Apply what you read →
- a) In the proof that unbounded length of every divergent curve implies completeness, what length is given for the geodesic that cannot be extended past $T$?
- b) Proceed with the proof on divergent curves and completeness, starting after its last sentence.
Text under study section start
If every divergent curve has unbounded lenght then the manifold is complete.

Every divergent curve has unbounded length $\implies$ Completeness:

Suppose the manifold was not complete. Then, there exists a geodesic $\gamma:[0,T) \to M $ which cannot be extended further than $T$. It is clear that this curve has bounded length (specifically, $k.T$ for some constant $k$). However, $\gamma$ is divergent. This is a standard result of maximal solutions of ODEs, but we can make a particular simple proof here: Suppose it was not divergent. Then it is contained in some compact set. Consider the sequence $\gamma(t_n)$, with $t_n \to T$. It has a convergent subsequence $\gamma(t_{n_i})\to p$. Consider this point $p$, and a strongly normal neighbourhood chart domain(*) around it. Now, take a point $\gamma(\xi)$ ($\xi$ sufficiently close to $T$) such that it is in this chart. Since $\gamma(t_{n_i}) \to p$, the line segment (in the local chart on $T_{\gamma(\xi)}M$) emanating from $\gamma(\xi)$ must pass through $p$. By passing a little more through $p$ with the segment (which is possible because we are in an open set), we would be able to extend the geodesic, which is a contradiction.
Text under study section end
Dataset extract section start
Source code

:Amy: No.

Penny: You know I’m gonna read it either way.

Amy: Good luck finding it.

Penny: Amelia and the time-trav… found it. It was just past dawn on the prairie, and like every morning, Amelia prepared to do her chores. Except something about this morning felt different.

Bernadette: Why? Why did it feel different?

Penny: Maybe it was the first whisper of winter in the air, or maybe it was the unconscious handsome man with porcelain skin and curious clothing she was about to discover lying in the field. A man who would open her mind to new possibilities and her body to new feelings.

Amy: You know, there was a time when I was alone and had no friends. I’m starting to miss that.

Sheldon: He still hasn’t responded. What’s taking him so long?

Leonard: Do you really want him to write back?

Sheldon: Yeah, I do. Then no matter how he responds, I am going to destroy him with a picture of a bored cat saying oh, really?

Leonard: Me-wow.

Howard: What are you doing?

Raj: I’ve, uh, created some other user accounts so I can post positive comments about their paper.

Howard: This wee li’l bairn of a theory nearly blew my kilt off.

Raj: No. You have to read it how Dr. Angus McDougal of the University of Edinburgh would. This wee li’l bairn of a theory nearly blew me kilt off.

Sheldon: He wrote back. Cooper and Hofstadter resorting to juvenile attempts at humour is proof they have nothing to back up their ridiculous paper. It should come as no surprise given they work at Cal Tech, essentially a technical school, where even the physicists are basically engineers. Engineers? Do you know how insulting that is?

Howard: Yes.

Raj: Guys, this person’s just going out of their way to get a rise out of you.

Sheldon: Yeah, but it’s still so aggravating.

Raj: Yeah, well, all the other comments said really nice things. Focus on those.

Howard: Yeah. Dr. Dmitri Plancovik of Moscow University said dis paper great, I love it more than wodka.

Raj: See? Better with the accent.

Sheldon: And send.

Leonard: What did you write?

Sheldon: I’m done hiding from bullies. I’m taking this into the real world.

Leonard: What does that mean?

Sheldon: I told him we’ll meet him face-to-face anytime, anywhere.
Dataset extract section end
Answers by item number →
- a) $k.T$, for some constant $k$.

- b)
(*) Strongly normal in the sense that it is a normal neighbourhood of each one of its points.

Completeness $\implies$ Every divergent curve has unbounded length:

Note that if the manifold is complete, Hopf-Rinow holds. Therefore, the closed ball of radius $N$ ($N$ a natural number) is compact. Your hypothesis says that the curve must leave this ball. Note that this holds for any $N$. What does this imply?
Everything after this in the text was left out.